Internally, role-based access control is in place to protect our code base and production systems, and is granted on a need to know basis leveraging the principle of least privilege.
Monitoring & Incident Response
We have automated monitoring and alerting for our critical systems and services. To handle and resolve issues that arise, our engineering team maintains an on call rotation 24/7.
Personal Account Information
Additionally, we may leverage tools to track usage of our product such as analytics tools and server logs that may receive information such as IP address or potentially email address and / or name.
When personal data is stored within our application, it is stored securely and encrypted while in transit and at rest.
Risk Assessment & Risk Management
It is important to constantly re-evaluate the risks to our business, to evaluate the effectiveness of our operations, and to constantly improve our controls.
As such, we track our IT assets and review access on a regular cadence, we update architecture diagrams for our systems as we make large changes to our systems, and we re-evaluate the risks to our business on a continuous basis.
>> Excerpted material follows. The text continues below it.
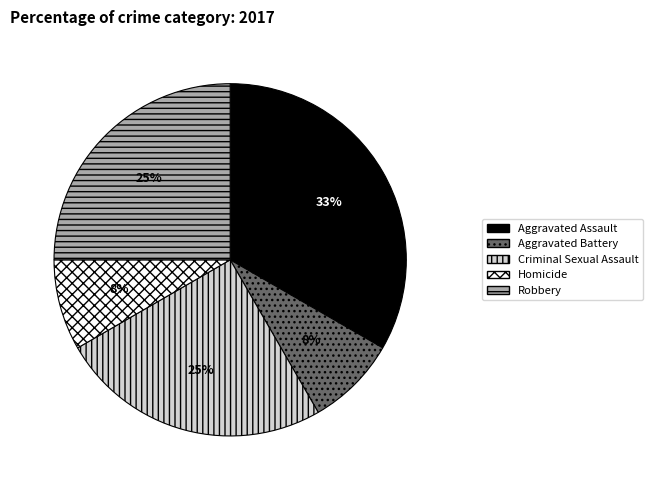

Count the number of slices in the pie.

5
When we sign contracts, we review them to make sure our policies, procedures, and controls align with the expectations of our clients.
We strive for a culture of open dialogue within the company about the latest security threats and best practices, and our leadership team is expected to stay up to date on the latest regulation and compliance considerations that are relevant to our business.
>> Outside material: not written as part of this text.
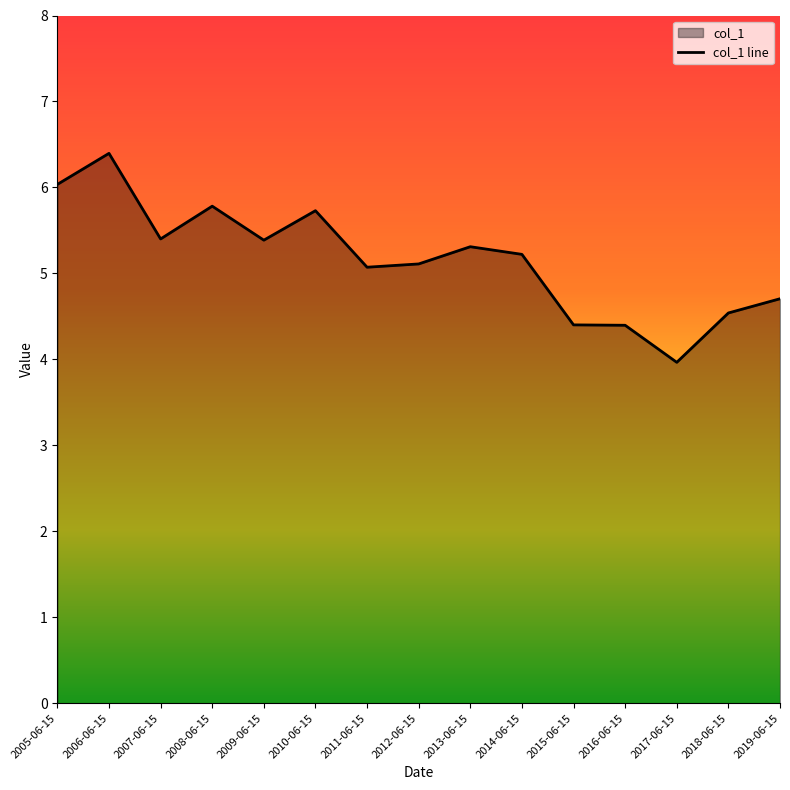

Which has a higher value, 2009-06-15 or 2018-06-15?

2009-06-15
If you identify a security concern with SELECT, please contact [email protected]. We will review your disclosure, respond to you within five business days of receipt, and take the necessary steps to remediate.
Please make a good faith effort to avoid privacy violations as well as destruction, interruption or segregation of services and/or data.
Does SELECT have access to any of our data in Snowflake?
No. We only have access to the Snowflake metadata database. This includes object metadata and usage metrics for your account. For example, the number and names of the tables in your databases, or the historical queries that have been run in the account. We cannot access any of the underlying tables or datasets in your account(s).
How SELECT mitigate the risk of customer data exposed in the raw query text?
As discussed in our query text sanitization practices, we do not store any raw query text. All numbers and strings are removed from the query text before it is stored in our databases.
Does SELECT hold any security certifications such as SOC2, ISO27001?
No. We are currently pursuing SOC2 certification and believe that we already adhere to the standards set forth in these certifications.
How is customer's data protected and who has access to SELECT data?
All data is encrypted in transit and at rest. Only a subset of senior employees have access to data on the SELECT side. Those with access to customer data is regularly reviewed and revised by the team.
Does SELECT support 2FA, SSO, or any other defensive options?
Yes. We support SAML SSO and 2FA is on the roadmap.
In terms of application security, How does SELECT deal with security reports received from security researchers?
SELECT receives reports through an email address of [email protected]. We review every single report that we receive. We do not have a formal bug bounty program but we do have a process and set of policies and standards we adhere to to process security requests.
Do you have a list of third parties that SELECT uses?
Do you have a security contact person in case of breaches?
The team responds to messages at [email protected]. Upon request a security employee can be temporarily assigned to your account as well.
In terms of logging, do you log access activities of SELECT's employees who have access to the data?
Does SELECT store any information regarding Snowflake metadata in the database?
Yes. We store basic metadata about a customers Snowflake account in our database in order to be able to show corresponding costs for associated Snowflake resources. We do not have the ability to access any of the underlying datasets or resources in your Snowflake account(s).